Whether the psychologists admitted it or not, mattered little to the student who, by the law of his profession, was engaged in studying his own mind. On him, the effect was surprising. He woke up with a shudder as though he had himself fallen off his bicycle. If his mind were really this sort of magnet, mechanically dispersing its lines of force when it went to sleep, and mechanically orienting them when it woke up -- which was normal, the dispersion or orientation? The mind, like the body, kept its unity unless it happened to lose balance, but the professor of physics, who slipped on a pavement and hurt himself, knew no more than an idiot what knocked him down, though he did know -- what the idiot could hardly do -- that his normal condition was idiocy, or want of balance, and that his sanity was unstable artifice. His normal thought was dispersion, sleep, dream, inconsequence; the simultaneous action of different thought-centres without central control. His artificial balance was acquired habit. He was an acrobat, with a dwarf on his back, crossing a chasm on a slack-rope, and commonly breaking his neck.

By that path of newest science, one saw no unity ahead -- nothing but a dissolving mind -- and the historian felt himself driven back on thought as one continuous Force, without Race, Sex, School, Country, or Church.

This has been always the fate of rigorous thinkers, and has always succeeded in making them famous, as it did Gibbon, Buckle, and Auguste Comte.

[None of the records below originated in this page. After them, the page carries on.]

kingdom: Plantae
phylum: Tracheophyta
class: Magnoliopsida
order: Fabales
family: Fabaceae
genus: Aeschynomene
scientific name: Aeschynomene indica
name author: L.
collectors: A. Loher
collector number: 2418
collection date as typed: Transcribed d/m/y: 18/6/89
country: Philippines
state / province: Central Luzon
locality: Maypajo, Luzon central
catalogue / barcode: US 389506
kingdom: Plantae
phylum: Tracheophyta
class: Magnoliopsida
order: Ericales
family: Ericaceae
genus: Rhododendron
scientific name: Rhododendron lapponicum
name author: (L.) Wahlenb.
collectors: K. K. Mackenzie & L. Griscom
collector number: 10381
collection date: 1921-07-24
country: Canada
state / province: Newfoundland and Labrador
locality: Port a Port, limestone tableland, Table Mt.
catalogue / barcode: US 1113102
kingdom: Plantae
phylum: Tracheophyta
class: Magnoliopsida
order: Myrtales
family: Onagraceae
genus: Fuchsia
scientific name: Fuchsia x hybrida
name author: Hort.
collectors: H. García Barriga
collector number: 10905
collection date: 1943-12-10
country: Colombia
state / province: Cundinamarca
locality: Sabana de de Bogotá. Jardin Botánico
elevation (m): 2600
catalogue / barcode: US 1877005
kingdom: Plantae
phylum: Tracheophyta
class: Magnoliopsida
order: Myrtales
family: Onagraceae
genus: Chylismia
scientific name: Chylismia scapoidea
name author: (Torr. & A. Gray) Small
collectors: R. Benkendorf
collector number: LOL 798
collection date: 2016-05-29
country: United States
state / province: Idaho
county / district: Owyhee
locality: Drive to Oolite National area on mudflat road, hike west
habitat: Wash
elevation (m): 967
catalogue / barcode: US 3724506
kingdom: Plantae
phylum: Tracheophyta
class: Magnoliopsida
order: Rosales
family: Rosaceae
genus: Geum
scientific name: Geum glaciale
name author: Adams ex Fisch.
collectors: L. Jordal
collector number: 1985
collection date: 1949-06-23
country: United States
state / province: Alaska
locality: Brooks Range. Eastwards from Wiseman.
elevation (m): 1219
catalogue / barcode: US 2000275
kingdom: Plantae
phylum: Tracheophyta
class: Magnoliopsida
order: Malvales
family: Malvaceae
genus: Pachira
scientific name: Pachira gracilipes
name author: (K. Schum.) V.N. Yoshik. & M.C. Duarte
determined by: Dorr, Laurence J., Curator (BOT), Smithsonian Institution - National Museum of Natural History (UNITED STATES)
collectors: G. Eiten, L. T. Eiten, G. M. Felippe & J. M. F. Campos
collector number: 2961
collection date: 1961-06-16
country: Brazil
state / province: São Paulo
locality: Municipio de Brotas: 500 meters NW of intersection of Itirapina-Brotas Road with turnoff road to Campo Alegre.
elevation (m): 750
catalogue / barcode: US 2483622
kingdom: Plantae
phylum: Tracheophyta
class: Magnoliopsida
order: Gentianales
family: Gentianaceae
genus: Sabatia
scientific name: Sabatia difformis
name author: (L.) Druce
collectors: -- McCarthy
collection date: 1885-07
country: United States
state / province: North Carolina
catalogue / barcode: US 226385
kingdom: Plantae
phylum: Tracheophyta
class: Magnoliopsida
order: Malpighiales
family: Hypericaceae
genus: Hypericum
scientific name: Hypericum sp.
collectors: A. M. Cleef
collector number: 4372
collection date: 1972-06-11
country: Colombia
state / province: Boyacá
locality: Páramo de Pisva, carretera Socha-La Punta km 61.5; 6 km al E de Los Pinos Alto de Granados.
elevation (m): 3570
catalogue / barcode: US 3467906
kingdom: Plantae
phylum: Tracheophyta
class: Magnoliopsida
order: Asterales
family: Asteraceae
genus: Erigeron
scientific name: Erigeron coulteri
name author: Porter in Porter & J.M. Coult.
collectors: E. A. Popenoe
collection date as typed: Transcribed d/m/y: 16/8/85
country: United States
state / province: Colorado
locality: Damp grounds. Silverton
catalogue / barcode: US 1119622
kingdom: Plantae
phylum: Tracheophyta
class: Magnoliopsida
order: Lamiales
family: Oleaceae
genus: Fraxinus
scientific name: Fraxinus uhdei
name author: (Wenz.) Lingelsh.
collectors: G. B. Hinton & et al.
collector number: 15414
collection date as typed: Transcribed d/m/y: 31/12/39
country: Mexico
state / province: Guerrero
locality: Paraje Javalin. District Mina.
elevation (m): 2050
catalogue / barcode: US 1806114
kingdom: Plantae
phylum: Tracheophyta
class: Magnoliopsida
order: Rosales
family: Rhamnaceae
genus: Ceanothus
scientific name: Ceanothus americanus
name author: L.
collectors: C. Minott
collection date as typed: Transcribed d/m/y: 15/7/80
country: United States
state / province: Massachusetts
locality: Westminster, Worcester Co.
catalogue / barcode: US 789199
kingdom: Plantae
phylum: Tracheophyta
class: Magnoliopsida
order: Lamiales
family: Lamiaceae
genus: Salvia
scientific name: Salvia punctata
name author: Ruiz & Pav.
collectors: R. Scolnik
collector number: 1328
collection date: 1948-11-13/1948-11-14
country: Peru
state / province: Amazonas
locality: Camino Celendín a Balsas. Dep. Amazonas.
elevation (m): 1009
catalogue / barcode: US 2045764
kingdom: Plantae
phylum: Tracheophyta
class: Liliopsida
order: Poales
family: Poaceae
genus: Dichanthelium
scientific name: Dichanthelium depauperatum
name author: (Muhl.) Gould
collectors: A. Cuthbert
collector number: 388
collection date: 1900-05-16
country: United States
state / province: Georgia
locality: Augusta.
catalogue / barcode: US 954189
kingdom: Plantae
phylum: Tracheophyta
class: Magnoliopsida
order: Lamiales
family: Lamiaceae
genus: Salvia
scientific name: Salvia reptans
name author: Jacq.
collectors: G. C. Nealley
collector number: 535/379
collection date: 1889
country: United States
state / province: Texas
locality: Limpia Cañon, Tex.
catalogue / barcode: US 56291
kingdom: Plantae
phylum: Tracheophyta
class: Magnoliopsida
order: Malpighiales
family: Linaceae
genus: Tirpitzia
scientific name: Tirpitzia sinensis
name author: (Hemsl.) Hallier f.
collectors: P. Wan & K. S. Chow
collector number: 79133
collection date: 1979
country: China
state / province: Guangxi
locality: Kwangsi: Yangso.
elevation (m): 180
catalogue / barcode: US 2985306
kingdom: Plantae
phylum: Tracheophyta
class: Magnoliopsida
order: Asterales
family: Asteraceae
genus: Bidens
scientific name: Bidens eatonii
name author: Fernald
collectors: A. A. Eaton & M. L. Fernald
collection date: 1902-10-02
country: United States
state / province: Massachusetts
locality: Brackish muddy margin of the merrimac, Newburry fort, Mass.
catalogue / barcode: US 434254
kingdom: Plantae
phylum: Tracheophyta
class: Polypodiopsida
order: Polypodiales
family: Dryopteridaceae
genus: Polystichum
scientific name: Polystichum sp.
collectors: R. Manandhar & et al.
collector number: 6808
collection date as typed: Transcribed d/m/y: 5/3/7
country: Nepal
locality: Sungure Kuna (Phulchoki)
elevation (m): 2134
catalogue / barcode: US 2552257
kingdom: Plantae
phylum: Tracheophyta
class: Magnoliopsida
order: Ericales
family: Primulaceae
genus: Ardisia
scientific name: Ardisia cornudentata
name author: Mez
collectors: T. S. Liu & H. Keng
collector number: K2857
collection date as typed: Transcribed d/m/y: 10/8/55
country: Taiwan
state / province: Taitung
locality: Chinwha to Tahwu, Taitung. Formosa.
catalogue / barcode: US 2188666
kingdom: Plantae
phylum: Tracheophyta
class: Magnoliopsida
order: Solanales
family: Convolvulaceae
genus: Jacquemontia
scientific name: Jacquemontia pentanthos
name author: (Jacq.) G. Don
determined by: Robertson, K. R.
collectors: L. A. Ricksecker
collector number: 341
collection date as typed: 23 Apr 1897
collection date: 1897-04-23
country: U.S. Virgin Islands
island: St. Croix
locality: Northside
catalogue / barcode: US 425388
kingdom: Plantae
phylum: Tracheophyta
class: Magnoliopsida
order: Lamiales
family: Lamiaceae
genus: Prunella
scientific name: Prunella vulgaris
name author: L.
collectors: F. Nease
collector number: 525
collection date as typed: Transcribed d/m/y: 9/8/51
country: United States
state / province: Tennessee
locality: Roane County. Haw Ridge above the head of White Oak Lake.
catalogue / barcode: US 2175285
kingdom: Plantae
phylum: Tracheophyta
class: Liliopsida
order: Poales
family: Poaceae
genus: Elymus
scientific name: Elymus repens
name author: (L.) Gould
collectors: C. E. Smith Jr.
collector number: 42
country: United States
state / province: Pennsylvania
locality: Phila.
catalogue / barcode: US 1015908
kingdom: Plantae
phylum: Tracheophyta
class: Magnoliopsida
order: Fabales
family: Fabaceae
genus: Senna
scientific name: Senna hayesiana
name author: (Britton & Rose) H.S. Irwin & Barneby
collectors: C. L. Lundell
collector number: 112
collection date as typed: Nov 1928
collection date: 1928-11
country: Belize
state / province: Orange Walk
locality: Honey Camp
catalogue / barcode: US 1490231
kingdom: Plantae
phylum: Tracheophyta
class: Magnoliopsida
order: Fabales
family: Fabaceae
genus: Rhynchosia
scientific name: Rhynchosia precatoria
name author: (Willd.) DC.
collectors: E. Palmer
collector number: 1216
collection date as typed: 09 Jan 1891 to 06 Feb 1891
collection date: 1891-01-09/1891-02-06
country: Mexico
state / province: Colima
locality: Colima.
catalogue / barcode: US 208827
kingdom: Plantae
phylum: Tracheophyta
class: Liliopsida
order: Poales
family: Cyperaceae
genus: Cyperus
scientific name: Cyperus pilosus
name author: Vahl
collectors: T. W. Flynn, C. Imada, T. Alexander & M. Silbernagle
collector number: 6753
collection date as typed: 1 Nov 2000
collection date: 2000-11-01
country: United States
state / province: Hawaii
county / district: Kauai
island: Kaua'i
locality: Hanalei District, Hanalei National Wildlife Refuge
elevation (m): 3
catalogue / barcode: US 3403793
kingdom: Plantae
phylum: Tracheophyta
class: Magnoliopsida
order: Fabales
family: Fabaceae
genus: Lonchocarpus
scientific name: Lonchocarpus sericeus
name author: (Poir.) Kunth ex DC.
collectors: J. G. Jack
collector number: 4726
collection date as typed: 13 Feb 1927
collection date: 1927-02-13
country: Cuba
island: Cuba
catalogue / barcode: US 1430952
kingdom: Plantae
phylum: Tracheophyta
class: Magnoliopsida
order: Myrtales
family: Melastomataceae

Their method made what progress the science of history knew, which was little enough, but they did at last fix the law that, if history ever meant to correct the errors she made in detail, she must agree on a scale for the whole. Every local historian might defy this law till history ended, but its necessity would be the same for man as for space or time or force, and without it the historian would always remain a child in science.

Any schoolboy could see that man as a force must be measured by motion, from a fixed point. Psychology helped here by suggesting a unit -- the point of history when man held the highest idea of himself as a unit in a unified universe. Eight or ten years of study had led Adams to think he might use the century 1150-1250, expressed in Amiens Cathedral and the Works of Thomas Aquinas, as the unit from which he might measure motion down to his own time, without assuming anything as true or untrue, except relation. The movement might be studied at once in philosophy and mechanics.

Setting himself to the task, he began a volume which he mentally knew as "Mont-Saint-Michel and Chartres: a Study of Thirteenth-Century Unity."

From that point he proposed to fix a position for himself, which he could label: "The Education of Henry Adams: a Study of Twentieth-Century Multiplicity."

With the help of these two points of relation, he hoped to project his lines forward and backward indefinitely, subject to correction from any one who should know better. Thereupon, he sailed for home.